* **Textauszug**:
►

Stefan Gärtner* (35) würde auch heute den Protest unterstützen - vor allem aus der zweiten Reihe
"Ich gehöre zur ersten Generation, die von der wieder eingeführten Wehrpflicht in Berlin betroffen war. Bis nach der Wende mussten Berliner ja nicht zum Bund. Ich habe natürlich totalverweigert.
Mein erster Gedanke beim Gelöbnis: Die Bundeswehr will sich Öffentlichkeit verschaffen. Wie schaffen wir es, diese Öffentlichkeit zu nutzen und unsere Sicht der Dinge vorzuführen? Obwohl wir drei Sicherheitskontrollen passierten, gelang es uns, mit relativ vielen Menschen zu den Feierlichkeiten vorgelassen zu werden. Der heiligste Moment ist ja die Gelöbnis-Formel der Rekruten. Der Kompaniechef hatte keine zwei Sätze gesagt, da stürmten wir zu zwanzigst auf den Platz und lieferten uns ein Katz- und Mausspiel mit den Polizisten. Das Ganze dauerte etwa drei Minuten. Mir kam es vor wie eine halbe Stunde.
Die Polizei kann bis heute nicht klären, wie wir hineingekommen sind. Relativ schnell flatterte mir eine Anklage wegen Urkundenfälschung und Hausfriedensbruch ins Haus. Das Verfahren entwickelte sich zum großen Fiasko für die Staatsanwaltschaft. Ich habe nie ein Hehl daraus gemacht, dass ich mit protestierte. Doch bei keinem von uns fanden sie Eintrittskarten. Ich wurde in allen Anklagepunkten freigesprochen.

◄

* **Aufgabenstellung**:
Schreibe aus dem Textauszug über den Gelöbnis-Protest alles von "Stefan Gärtner* (35)" bis hinunter zu "eine halbe Stunde." ab und ändere dabei "Öffentlichkeit" überall zu "Aufmerksamkeit".

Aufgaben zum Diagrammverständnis
►

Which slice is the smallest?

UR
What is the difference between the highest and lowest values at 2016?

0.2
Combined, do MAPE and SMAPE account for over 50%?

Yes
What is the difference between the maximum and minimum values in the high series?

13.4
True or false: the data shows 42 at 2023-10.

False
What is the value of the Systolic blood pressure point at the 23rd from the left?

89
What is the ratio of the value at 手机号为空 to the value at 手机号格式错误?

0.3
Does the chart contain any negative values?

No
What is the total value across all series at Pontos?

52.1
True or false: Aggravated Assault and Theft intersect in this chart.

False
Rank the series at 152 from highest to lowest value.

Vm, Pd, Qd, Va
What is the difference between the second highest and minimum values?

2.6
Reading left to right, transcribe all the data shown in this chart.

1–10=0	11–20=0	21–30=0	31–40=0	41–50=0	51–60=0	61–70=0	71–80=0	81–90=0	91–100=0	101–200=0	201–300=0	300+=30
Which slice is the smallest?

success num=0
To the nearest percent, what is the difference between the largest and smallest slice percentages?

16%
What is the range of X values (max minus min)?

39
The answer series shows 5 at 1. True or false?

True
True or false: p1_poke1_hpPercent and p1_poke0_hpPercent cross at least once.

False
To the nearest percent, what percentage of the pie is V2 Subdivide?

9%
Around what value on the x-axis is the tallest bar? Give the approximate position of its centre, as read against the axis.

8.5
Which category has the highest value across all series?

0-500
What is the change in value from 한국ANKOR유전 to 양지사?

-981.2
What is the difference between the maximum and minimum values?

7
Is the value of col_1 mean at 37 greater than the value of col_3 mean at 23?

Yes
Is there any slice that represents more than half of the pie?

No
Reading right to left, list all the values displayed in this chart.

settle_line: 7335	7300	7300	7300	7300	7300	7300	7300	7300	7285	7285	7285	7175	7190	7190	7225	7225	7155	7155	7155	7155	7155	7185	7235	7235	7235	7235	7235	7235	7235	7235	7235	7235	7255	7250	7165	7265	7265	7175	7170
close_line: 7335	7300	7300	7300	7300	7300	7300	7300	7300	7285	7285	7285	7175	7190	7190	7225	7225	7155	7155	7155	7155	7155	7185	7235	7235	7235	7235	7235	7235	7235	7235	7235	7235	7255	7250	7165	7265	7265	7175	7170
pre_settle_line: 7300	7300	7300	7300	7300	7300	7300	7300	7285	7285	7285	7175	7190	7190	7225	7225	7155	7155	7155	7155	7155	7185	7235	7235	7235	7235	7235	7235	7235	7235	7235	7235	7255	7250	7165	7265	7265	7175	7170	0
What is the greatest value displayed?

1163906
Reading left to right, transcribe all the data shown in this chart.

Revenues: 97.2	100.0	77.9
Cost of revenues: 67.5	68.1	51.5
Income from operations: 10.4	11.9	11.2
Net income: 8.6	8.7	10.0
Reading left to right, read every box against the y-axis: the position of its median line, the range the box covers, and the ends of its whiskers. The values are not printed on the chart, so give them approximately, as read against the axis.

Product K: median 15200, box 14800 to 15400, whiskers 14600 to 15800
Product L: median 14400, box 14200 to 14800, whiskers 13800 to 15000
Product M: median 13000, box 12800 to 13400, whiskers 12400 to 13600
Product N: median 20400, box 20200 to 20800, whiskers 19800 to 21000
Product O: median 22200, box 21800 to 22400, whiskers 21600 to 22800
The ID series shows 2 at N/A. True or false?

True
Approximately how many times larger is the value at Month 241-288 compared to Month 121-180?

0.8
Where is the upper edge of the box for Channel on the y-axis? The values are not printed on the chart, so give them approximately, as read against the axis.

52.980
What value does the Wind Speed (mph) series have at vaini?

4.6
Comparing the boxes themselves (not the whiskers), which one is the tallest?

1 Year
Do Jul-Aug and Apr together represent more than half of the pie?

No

◄

* **Ergebnis**:
Stefan Gärtner* (35) würde auch heute den Protest unterstützen - vor allem aus der zweiten Reihe
"Ich gehöre zur ersten Generation, die von der wieder eingeführten Wehrpflicht in Berlin betroffen war. Bis nach der Wende mussten Berliner ja nicht zum Bund. Ich habe natürlich totalverweigert.
Mein erster Gedanke beim Gelöbnis: Die Bundeswehr will sich Aufmerksamkeit verschaffen. Wie schaffen wir es, diese Aufmerksamkeit zu nutzen und unsere Sicht der Dinge vorzuführen? Obwohl wir drei Sicherheitskontrollen passierten, gelang es uns, mit relativ vielen Menschen zu den Feierlichkeiten vorgelassen zu werden. Der heiligste Moment ist ja die Gelöbnis-Formel der Rekruten. Der Kompaniechef hatte keine zwei Sätze gesagt, da stürmten wir zu zwanzigst auf den Platz und lieferten uns ein Katz- und Mausspiel mit den Polizisten. Das Ganze dauerte etwa drei Minuten. Mir kam es vor wie eine halbe Stunde.